=== PROVIDED MATERIAL ===
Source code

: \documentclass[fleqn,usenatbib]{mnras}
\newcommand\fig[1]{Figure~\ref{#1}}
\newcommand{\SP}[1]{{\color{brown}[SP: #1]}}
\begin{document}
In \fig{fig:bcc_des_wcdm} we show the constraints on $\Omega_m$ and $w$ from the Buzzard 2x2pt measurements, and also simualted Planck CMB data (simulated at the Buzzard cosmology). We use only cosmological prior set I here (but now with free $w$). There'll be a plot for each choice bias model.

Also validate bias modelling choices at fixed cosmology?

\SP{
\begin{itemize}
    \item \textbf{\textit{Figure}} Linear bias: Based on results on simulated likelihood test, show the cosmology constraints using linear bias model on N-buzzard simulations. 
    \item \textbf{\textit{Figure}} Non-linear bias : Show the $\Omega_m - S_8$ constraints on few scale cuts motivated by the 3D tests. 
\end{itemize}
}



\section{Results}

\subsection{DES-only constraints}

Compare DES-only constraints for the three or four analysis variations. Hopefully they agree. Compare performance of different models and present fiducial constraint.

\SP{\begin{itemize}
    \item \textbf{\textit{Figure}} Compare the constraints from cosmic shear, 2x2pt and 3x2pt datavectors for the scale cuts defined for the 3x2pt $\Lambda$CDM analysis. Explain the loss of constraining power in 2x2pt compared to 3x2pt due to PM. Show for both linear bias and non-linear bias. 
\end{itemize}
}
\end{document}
===
DIRECTIONS FOR THIS TASK ▸
Print the data above exactly as it reads.

SOLUTION TO THIS EXERCISE ▸
Source code

: \documentclass[fleqn,usenatbib]{mnras}
\newcommand\fig[1]{Figure~\ref{#1}}
\newcommand{\SP}[1]{{\color{brown}[SP: #1]}}
\begin{document}
In \fig{fig:bcc_des_wcdm} we show the constraints on $\Omega_m$ and $w$ from the Buzzard 2x2pt measurements, and also simualted Planck CMB data (simulated at the Buzzard cosmology). We use only cosmological prior set I here (but now with free $w$). There'll be a plot for each choice bias model.

Also validate bias modelling choices at fixed cosmology?

\SP{
\begin{itemize}
    \item \textbf{\textit{Figure}} Linear bias: Based on results on simulated likelihood test, show the cosmology constraints using linear bias model on N-buzzard simulations. 
    \item \textbf{\textit{Figure}} Non-linear bias : Show the $\Omega_m - S_8$ constraints on few scale cuts motivated by the 3D tests. 
\end{itemize}
}



\section{Results}

\subsection{DES-only constraints}

Compare DES-only constraints for the three or four analysis variations. Hopefully they agree. Compare performance of different models and present fiducial constraint.

\SP{\begin{itemize}
    \item \textbf{\textit{Figure}} Compare the constraints from cosmic shear, 2x2pt and 3x2pt datavectors for the scale cuts defined for the 3x2pt $\Lambda$CDM analysis. Explain the loss of constraining power in 2x2pt compared to 3x2pt due to PM. Show for both linear bias and non-linear bias. 
\end{itemize}
}
\end{document}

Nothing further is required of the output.